Copy all lines in the data that contain the string "avec".

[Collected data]
BEGIN

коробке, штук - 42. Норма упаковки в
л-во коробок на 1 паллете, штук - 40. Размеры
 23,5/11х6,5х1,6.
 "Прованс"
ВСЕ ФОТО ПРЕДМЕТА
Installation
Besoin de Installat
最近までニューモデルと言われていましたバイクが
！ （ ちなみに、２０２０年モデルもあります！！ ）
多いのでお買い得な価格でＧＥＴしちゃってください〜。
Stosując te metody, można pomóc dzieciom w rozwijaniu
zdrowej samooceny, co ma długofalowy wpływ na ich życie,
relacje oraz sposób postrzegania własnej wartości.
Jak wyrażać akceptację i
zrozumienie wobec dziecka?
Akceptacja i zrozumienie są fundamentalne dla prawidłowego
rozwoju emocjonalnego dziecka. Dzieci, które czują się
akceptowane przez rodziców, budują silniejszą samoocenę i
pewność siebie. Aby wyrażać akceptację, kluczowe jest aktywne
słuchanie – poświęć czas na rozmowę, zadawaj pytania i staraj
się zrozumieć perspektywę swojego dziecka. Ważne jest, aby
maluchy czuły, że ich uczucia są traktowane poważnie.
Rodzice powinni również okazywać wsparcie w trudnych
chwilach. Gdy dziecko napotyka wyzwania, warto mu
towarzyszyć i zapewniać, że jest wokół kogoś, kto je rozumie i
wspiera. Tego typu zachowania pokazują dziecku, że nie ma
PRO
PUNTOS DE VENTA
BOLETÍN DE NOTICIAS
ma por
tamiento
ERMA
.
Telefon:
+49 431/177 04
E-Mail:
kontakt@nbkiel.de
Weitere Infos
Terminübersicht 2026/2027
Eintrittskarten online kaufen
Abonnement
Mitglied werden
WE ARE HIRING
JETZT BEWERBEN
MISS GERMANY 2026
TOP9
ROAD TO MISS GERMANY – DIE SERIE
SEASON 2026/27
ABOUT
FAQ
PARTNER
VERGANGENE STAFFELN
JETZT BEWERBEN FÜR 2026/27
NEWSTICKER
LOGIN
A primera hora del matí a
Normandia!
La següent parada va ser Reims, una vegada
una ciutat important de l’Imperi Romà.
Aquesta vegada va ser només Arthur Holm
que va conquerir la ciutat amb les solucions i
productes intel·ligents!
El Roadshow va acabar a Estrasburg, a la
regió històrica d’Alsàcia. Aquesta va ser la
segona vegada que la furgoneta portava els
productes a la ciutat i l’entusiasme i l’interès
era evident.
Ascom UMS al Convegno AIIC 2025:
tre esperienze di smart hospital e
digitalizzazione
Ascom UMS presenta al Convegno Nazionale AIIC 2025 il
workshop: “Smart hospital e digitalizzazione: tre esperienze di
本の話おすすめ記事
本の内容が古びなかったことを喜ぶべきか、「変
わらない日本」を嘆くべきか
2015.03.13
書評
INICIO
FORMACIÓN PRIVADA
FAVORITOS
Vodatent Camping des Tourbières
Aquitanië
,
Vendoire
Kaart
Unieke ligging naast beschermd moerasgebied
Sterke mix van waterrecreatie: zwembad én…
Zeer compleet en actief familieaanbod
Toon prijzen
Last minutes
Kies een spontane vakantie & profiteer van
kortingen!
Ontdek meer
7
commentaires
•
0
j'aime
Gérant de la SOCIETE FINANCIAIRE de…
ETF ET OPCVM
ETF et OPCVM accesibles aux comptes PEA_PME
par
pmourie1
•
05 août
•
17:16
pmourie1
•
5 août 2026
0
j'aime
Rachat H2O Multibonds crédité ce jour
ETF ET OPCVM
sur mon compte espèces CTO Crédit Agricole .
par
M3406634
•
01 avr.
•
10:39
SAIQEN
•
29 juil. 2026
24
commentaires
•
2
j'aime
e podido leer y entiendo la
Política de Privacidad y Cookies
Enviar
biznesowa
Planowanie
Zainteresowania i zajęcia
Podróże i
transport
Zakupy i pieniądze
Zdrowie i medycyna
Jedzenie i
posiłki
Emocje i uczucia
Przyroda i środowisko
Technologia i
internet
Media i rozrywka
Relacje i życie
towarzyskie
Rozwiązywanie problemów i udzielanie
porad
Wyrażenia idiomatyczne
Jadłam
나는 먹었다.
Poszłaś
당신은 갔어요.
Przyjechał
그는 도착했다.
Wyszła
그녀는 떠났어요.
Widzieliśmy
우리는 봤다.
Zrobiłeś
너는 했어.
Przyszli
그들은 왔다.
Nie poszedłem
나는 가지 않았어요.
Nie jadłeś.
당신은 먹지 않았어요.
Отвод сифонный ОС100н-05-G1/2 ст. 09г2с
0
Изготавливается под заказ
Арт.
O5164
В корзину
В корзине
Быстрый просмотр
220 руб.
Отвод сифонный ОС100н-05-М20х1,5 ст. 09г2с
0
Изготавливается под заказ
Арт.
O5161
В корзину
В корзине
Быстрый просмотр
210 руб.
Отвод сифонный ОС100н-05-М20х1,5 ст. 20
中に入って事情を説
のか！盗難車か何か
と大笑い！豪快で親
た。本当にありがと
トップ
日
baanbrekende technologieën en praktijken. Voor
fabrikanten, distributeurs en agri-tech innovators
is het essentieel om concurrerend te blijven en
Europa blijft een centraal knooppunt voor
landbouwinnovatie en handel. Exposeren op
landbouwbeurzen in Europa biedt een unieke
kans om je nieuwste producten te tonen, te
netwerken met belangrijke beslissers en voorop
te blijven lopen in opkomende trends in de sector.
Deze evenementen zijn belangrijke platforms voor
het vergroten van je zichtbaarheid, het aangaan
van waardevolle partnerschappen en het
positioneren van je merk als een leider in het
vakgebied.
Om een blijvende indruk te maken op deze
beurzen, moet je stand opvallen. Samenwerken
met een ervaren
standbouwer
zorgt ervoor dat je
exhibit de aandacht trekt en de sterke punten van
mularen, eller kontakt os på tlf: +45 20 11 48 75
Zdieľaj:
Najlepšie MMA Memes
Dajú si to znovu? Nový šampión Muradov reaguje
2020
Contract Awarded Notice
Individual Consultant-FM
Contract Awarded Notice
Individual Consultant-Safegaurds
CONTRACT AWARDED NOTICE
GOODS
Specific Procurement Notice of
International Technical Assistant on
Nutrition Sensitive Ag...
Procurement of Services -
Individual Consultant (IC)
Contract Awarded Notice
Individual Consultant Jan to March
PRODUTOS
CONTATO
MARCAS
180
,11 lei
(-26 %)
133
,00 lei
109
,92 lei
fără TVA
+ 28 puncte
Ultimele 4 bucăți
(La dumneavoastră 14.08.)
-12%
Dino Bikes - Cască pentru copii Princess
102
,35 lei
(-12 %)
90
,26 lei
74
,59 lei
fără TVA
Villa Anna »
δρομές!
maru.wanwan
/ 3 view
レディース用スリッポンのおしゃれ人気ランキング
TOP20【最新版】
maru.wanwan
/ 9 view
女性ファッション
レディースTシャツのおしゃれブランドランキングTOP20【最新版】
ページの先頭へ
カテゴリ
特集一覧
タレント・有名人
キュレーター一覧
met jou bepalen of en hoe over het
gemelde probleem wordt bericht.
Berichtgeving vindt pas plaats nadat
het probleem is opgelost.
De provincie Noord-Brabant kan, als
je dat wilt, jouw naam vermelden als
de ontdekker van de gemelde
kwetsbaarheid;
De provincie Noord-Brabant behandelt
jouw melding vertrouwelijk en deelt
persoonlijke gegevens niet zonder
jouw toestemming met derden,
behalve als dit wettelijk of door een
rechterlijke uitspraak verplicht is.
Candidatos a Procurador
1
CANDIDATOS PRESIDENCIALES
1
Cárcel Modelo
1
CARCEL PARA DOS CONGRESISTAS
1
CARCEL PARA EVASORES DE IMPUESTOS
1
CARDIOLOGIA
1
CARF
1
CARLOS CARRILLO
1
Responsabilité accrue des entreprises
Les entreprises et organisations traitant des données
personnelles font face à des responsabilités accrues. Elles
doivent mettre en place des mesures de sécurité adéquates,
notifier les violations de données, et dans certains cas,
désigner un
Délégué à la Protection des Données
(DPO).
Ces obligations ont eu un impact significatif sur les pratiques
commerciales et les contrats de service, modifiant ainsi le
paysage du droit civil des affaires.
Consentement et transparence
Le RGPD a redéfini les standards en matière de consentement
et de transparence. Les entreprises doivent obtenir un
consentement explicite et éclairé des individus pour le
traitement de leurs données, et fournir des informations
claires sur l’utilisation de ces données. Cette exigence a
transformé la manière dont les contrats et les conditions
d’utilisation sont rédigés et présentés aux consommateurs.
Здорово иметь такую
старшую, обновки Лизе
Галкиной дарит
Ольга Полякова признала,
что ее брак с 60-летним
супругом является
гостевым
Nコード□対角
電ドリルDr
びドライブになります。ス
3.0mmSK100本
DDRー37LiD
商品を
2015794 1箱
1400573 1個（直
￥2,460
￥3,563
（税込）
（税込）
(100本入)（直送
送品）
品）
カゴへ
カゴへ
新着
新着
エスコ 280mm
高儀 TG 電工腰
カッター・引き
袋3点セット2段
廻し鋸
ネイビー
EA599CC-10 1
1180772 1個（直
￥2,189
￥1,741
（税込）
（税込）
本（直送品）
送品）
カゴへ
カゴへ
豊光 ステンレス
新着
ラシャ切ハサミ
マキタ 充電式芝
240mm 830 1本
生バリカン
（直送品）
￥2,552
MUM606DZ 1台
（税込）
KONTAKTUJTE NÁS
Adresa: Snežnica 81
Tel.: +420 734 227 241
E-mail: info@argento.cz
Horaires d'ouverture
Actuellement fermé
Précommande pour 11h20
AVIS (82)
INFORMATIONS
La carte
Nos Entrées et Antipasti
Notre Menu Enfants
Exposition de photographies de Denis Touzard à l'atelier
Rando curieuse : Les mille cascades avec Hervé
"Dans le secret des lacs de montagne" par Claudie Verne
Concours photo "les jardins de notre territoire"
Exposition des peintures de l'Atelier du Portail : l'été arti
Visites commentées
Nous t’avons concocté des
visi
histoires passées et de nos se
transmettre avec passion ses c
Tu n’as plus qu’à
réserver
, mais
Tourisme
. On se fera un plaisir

END

ANSWER TO THIS EXERCISE:
Rando curieuse : Les mille cascades avec Hervé
transmettre avec passion ses c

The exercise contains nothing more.